Researchers in China have been studying rifapentine for several years. However, data from a completed Hong Kong study, which also showed a higher-than-expected relapse rate, were not presented at the meeting because Hoechst Marion Roussel insists the drug used in the study is manufactured in China and differs from its product. The Hong Kong researchers have reported the batches of the drug used in that study had suboptimal bioavailability. The Hong Kong study results were published in the June issue of the American Journal of Respiratory Care and Critical Medicine.

Because of the limited human data on rifapentine, the FDA panel approved rifapentine pending final review of Protocol 8 study after patients reach 24 months of follow-up, which would be more than a year from now. The company also has committed to developing additional studies that could better define how it should be used, O'Brien says.

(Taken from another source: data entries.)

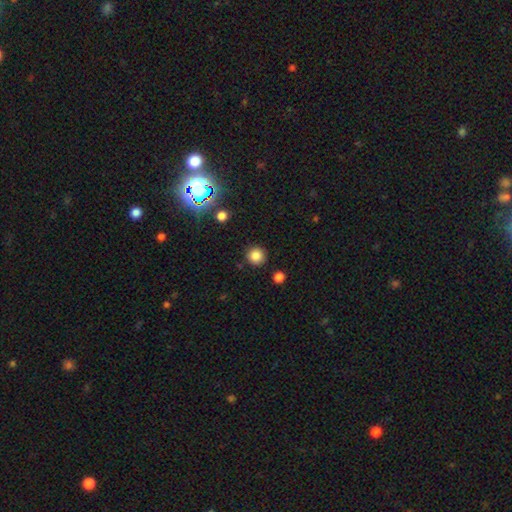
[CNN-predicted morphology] Smooth or featured: smooth — 82% (star or artifact — 14%)
How rounded: round — 94% (in between — 5%)
Merging: none — 88% (minor disturbance — 7%)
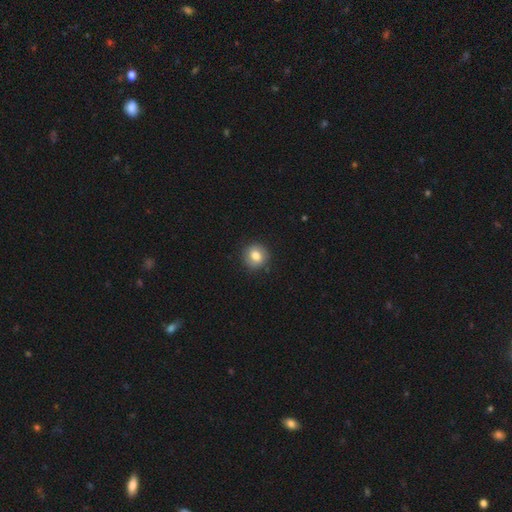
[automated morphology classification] Smooth or featured: smooth — 79% (featured or disk — 12%)
How rounded: round — 86% (in between — 13%)
Merging: none — 88% (minor disturbance — 9%)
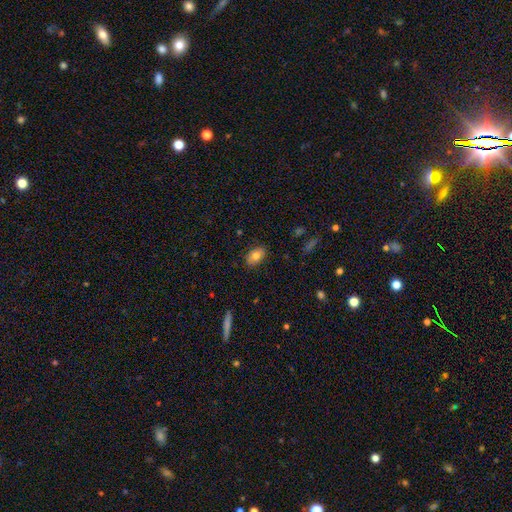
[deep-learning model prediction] Smooth or featured? Predicted: smooth (p=0.78). How rounded? Predicted: in between (p=0.85). Merging? Predicted: none (p=0.86).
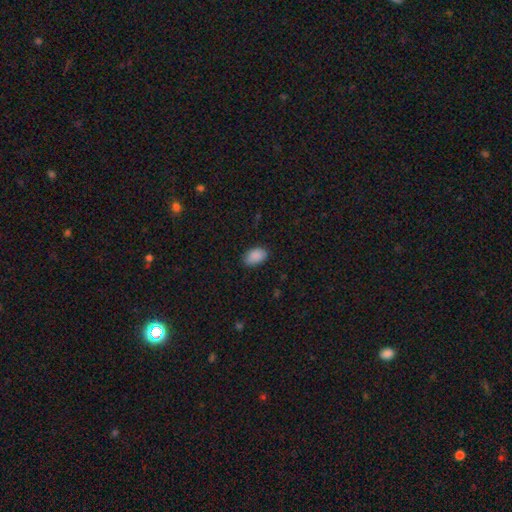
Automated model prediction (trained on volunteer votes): Morphology: type=smooth (89%); roundness=in between (90%); merging=none (84%).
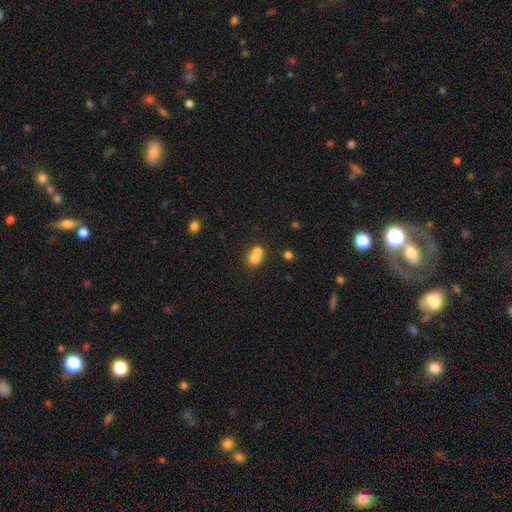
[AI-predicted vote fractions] Smooth or featured? Predicted: smooth (p=0.73). How rounded? Predicted: round (p=0.61). Merging? Predicted: merger (p=0.64).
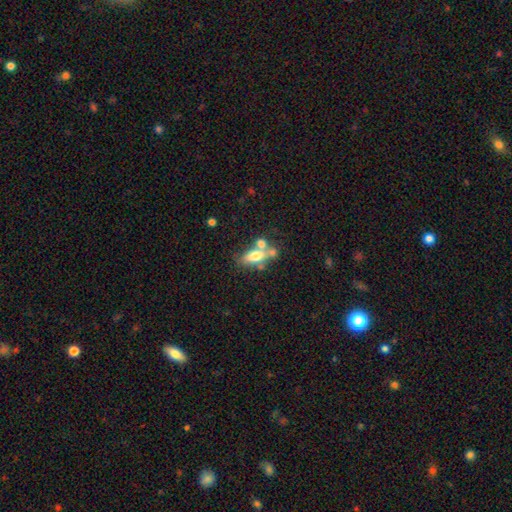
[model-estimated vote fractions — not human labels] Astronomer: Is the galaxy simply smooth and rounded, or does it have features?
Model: smooth — 62%.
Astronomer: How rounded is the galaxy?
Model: in between — 73%.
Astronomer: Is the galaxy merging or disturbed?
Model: none — 41% (runner-up: merger, 37%).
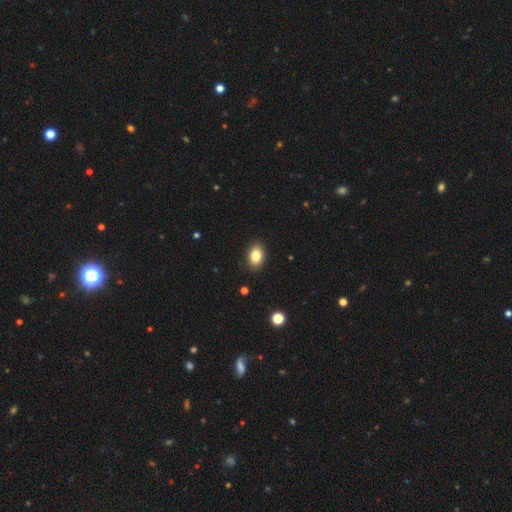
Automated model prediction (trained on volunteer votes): Q: Smooth or featured?
A: smooth (86%); runner-up: star or artifact (9%)
Q: How rounded?
A: in between (82%); runner-up: round (17%)
Q: Merging?
A: none (89%); runner-up: minor disturbance (8%)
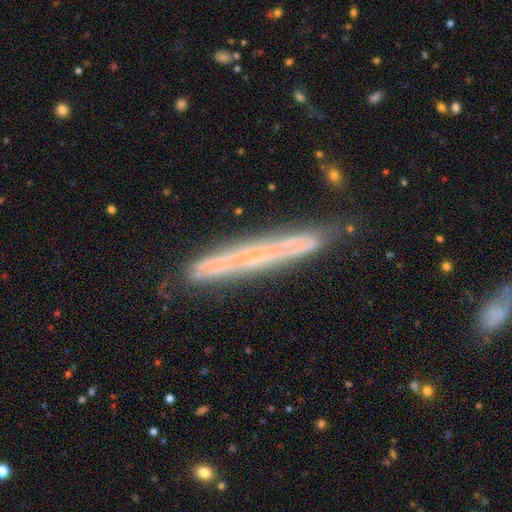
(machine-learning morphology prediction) Smooth or featured: featured or disk — 60% (smooth — 30%)
Edge-on disk: yes — 75% (no — 25%)
Merging: none — 80% (minor disturbance — 15%)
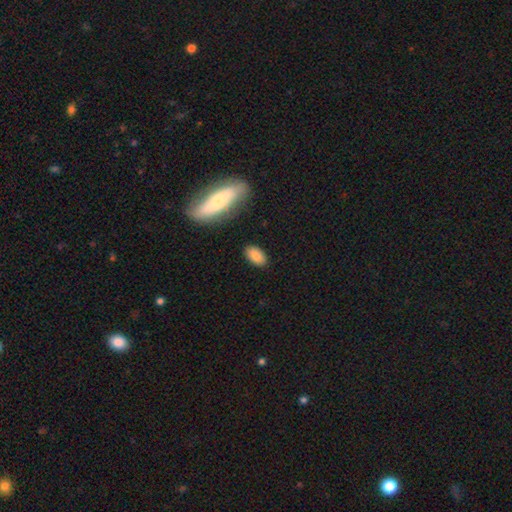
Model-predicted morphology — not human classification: Smooth or featured? Predicted: smooth (p=0.85). How rounded? Predicted: in between (p=0.92). Merging? Predicted: none (p=0.86).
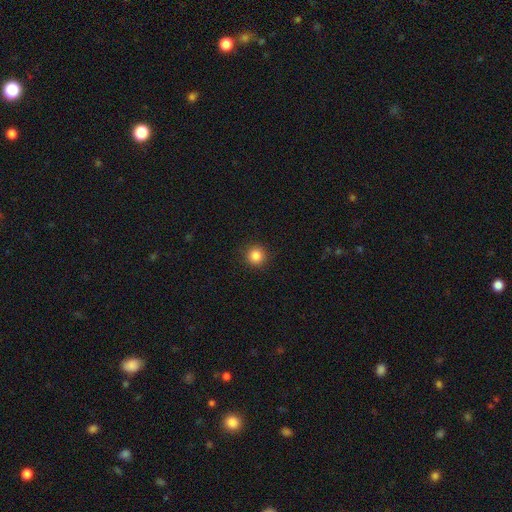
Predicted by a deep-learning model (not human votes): Overall: smooth (85%). How rounded: round (95%). Merging: none (92%).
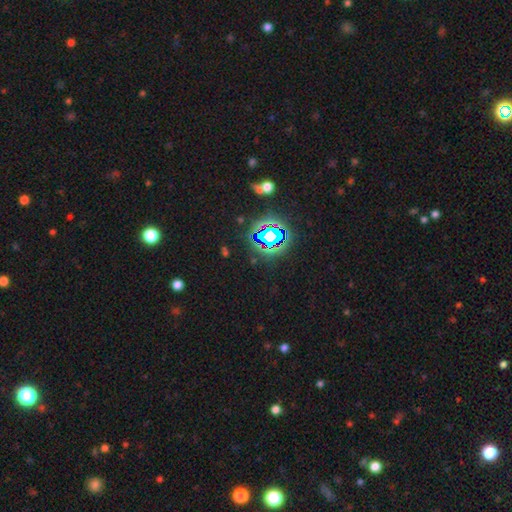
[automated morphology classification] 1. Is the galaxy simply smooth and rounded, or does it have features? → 75% star or artifact, 16% smooth, 9% featured or disk.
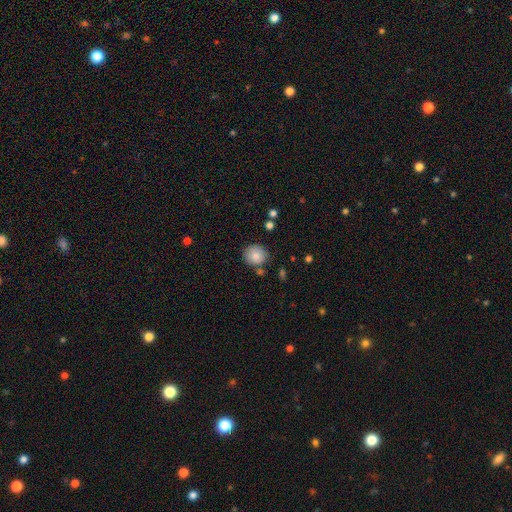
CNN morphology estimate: Smooth or featured: smooth — 82% (star or artifact — 9%)
How rounded: round — 87% (in between — 12%)
Merging: none — 81% (minor disturbance — 11%)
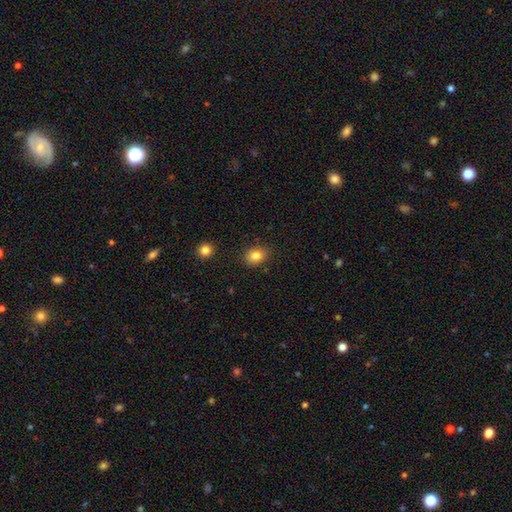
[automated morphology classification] A smooth galaxy with no disk features (82%) that is in between round and cigar-shaped (51%). Merging: none (85%).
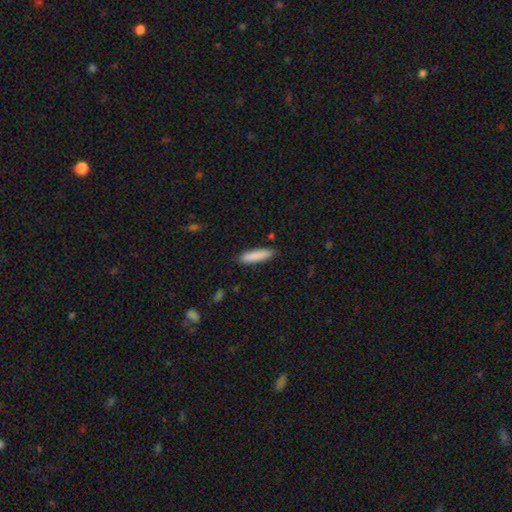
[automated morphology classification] smooth 87%, featured or disk 7%, star or artifact 6%. Down the decision tree: how rounded — cigar-shaped (78%); merging — none (88%).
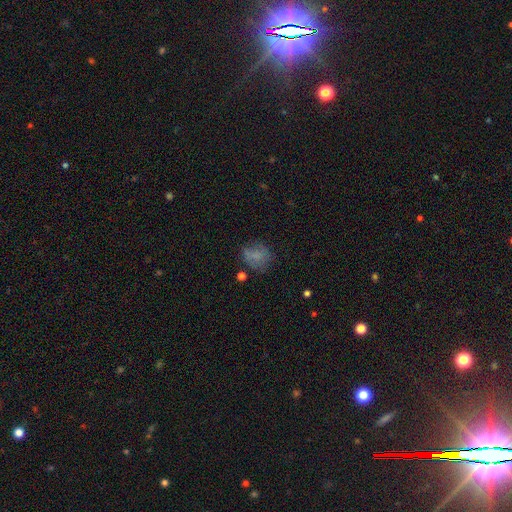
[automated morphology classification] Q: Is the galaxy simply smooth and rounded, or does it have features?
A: smooth — 70%.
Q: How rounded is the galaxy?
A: round — 71%.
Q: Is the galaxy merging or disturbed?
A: none — 58%.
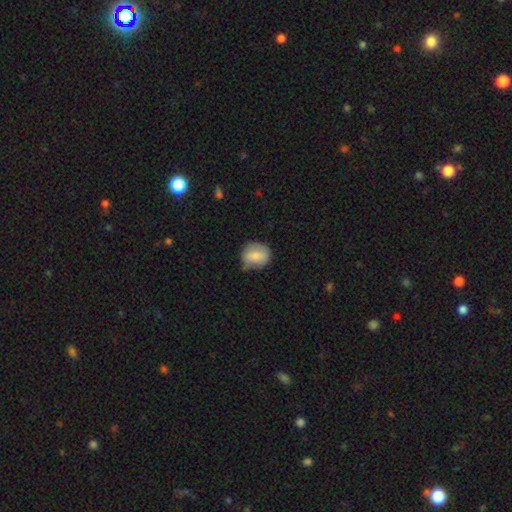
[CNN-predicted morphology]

The committee suggested the need for several follow-up studies, including an evaluation of higher doses of intermittent rifapentine, other intermittent regimens, modified induction regimens, and rifapentine use in HIV-positive patients and children. Toward that end, the CDC, the World Health Organization, and the International Union Against Tuberculosis and Lung Disease (IUATLD) are developing a protocol for a collaborative international trial of rifapentine as a follow-up to Study 22. As part of designing the study, the CDC will review new animal data on rifapentine this summer and meet with collaborators just before the IUATLD meeting in Bangkok this fall, O'Brien tells TB Monitor. One study of rifapentine in mice, published in the May issue of the American Journal of Respiratory Care and Critical Medicine, looked at the efficacy of the drug for once-weekly regimens, says O'Brien, one of the study's authors. A follow-up study, conducted by researchers in Paris, is evaluating rifapentine use in a shortened phase of daily treatment, possibly as short as two weeks, followed by once-weekly dosing during the continuation phase, he adds.

Ongoing studies will continue to evaluate why HIV-positive patients on rifapentine were at risk for relapse with rifampin-resistant TB in Study 22. However, because rifapentine, like rifampin, is an enzyme inducer, the drug probably would not be suitable for patients taking protease inhibitors, O'Brien adds.